Not only does the Gang of Eight’s bill allow the Secretary of Homeland Security to decide for herself whether weak, undefined enforcement measures (“triggers”) are met, but it grants her unprecedented discretion in determining whether an alien is allowed to enter the country, whether future illegal aliens can be removed from the country, and who is eligible for amnesty in the bill. The net effect of these waivers and discretionary authority is to permanently hamstring and undermine law enforcement and create a new, endless bureaucracy surrounding immigration proceedings. These provisions, carefully crafted by special interest immigration attorneys, serve only one purpose: to weaken current law and make future enforcement impossible.
· For instance, this bill would allow the Secretary to overlook convictions for crimes related to gang activity, child abuse, domestic violence, and drunk driving in determining whether an individual is eligible for admission to the country if the person’s admission serves “humanitarian purposes,” “ensure[s] family unity,” or is in the “public interest.” These standards are so broad as to render most current legal restrictions meaningless.
· S. 744 would also grant the Secretary of Homeland Security and Immigration Judges enormously broad discretion to block the removal of any future legal and illegal aliens—including convicted criminals—where such a removal is not in the “public interest” or would result in mere “hardship” to the alien’s U.S. citizen or permanent resident parent of a child, spouse or child.
· The bill would allow the Secretary of Homeland Security, when determining whether an individual is eligible for amnesty, to overlook that individual’s convictions for the following types of offenses that would otherwise render the alien inadmissible to the United States: a crime involving moral turpitude (which could include theft, child abuse, domestic violence, and a variety of other serious crimes); a controlled substance (non-trafficking) offense; and multiple drunk driving offenses (which, interestingly, is added as a ground of inadmissibility elsewhere in the bill), if the Secretary determines that granting the individual amnesty would serve “humanitarian purposes,” “ensure family unity,” or is in the “public interest.”
· In reviewing an application for the amnesty provided in the bill, the Secretary is explicitly barred from considering: document forgery, skipping court-ordered removal hearings, making false statements to authorities, multiple illegal re-entries, or felony arrests that did not result in convictions.

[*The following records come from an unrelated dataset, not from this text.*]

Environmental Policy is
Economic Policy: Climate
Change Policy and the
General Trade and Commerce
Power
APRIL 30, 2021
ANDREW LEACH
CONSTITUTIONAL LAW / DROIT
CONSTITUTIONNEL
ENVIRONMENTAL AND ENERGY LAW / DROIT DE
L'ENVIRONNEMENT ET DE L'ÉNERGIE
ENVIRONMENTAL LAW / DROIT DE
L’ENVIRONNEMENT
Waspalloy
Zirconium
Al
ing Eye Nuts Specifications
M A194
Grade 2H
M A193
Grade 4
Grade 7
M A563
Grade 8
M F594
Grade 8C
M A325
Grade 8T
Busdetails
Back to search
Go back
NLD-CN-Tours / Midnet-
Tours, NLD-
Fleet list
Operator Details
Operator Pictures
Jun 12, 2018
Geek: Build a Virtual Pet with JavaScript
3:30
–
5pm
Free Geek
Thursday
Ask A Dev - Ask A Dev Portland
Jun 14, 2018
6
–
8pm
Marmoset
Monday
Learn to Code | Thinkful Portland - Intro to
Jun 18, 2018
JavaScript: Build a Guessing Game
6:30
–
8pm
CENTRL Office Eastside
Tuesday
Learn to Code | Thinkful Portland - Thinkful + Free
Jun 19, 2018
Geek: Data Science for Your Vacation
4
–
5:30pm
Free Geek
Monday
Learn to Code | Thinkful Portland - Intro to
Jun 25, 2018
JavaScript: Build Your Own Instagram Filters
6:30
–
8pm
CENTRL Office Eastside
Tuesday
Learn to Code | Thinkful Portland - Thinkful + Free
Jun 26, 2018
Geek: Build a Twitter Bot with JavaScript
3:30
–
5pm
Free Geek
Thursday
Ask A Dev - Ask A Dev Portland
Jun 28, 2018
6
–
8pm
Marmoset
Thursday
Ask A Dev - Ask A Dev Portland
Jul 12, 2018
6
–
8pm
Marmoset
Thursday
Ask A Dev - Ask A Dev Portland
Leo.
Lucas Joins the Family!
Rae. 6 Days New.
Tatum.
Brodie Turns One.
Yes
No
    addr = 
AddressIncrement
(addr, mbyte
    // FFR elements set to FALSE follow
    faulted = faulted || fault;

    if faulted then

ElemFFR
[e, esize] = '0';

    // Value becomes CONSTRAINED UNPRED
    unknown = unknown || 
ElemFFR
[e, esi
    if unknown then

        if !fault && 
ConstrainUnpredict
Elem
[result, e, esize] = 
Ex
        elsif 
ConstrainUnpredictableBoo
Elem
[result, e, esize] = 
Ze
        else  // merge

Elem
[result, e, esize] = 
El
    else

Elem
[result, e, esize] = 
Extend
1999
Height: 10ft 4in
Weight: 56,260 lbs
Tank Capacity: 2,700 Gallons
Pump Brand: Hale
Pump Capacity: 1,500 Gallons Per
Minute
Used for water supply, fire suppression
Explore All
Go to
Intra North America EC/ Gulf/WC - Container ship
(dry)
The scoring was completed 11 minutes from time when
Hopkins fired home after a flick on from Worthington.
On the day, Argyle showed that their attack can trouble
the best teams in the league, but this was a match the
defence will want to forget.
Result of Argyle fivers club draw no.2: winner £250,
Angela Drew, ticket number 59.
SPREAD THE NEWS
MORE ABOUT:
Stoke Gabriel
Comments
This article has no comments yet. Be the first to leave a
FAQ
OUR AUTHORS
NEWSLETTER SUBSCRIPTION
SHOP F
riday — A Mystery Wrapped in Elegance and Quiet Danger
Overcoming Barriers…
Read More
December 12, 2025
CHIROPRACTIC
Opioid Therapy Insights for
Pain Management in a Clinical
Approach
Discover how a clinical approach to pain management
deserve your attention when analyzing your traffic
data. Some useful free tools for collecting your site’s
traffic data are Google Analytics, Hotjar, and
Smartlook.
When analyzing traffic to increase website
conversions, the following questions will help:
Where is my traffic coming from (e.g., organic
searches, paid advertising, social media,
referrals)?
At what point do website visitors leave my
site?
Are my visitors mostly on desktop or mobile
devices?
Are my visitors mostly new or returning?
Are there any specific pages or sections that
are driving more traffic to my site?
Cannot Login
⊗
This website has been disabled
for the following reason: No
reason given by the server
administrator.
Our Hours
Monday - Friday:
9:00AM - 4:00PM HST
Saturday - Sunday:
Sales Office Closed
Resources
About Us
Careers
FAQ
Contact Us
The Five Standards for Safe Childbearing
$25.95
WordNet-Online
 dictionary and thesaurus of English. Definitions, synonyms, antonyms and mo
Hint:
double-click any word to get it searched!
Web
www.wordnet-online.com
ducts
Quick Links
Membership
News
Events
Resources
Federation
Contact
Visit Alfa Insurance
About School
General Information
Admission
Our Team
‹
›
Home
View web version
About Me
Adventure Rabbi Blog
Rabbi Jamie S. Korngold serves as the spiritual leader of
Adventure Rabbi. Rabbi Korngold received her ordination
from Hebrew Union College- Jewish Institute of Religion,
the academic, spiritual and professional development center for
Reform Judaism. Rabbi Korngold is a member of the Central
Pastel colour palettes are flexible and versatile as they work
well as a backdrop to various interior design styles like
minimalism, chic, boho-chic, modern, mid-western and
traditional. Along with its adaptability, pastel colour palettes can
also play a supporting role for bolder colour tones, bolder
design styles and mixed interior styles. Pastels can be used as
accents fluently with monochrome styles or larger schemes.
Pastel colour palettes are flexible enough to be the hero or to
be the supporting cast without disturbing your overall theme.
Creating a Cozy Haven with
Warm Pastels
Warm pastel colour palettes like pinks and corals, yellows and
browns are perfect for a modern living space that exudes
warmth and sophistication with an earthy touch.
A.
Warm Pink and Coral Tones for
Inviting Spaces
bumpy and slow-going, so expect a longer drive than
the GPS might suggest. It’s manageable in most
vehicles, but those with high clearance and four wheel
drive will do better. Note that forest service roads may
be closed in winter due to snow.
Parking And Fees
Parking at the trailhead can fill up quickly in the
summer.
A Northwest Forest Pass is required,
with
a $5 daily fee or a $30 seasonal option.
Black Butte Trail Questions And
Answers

· Even those who have been deported are eligible to apply for amnesty under the bill. Current law requires the Attorney General to automatically remove an alien who re-enters the U.S. after being deported. Under S. 744, however, this would no longer apply to future deportees who re-enter the U.S. before reaching 18 years of age. It would also no longer apply to any deportee—regardless of age—whose removal the Secretary determines would not be in the “public interest” or would result in “hardship” to the alien’s U.S. citizen or permanent resident parent, spouse, or child. For instance, under this bill, an alien who was removed after committing a deportable offense—such as assault or a crime involving moral turpitude—and returns before the age of 18 is no longer deportable, as he would be under current law.
· S. 744 provides that an alien is ineligible for amnesty if he has been convicted of three or more misdemeanor offenses on different dates, other than minor traffic offenses (a term which is not defined). That means that an alien is eligible for amnesty even if he or she has been convicted of two misdemeanor criminal convictions, or even a theoretically unlimited number of misdemeanor criminal convictions, as long as the convictions occurred on the same date. That also means that an alien who committed a serious felony offense but had his charges reduced to a misdemeanor as the result of a plea bargain is eligible for amnesty. Despite these already lax requirements, the Secretary is given authority to waive the bar for even those with multiple convictions.
· S. 744 also provides that Immigration Judges have the authority to appoint attorneys to illegal aliens at government expense. The appointment of an attorney at government expense is unprecedented outside of the criminal court context.
Rather than enhance border security and ensure future enforcement of the law, S. 744 rewards illegal aliens with criminal records, and creates an incentive for people to illegally enter the United States in the future. In essence, if S. 744 passes as currently drafted, the following scenario is not at all unlikely: An individual who has previously been convicted of a crime and subsequently removed from the United States illegally crosses the border at one of the six sectors not addressed by S. 744. The United States Border Patrol apprehends that individual, and rather than simply expediently removing him from the United States, places that individual into removal proceedings before an Immigration Judge. The Immigration Judge appoints an attorney for the alien at taxpayer expense. The attorney assists the alien in demonstrating that any future removal would cause mere “hardship” to a qualifying relative. The Immigration Judge terminates the case and permits the individual to stay in the United States—presumably indefinitely.
Quite opposite from creating the “toughest” enforcement in history as the proposal sponsors’ promised, this legislation would devastate enforcement and officer morale and disastrously undermine the rule of law for years to come.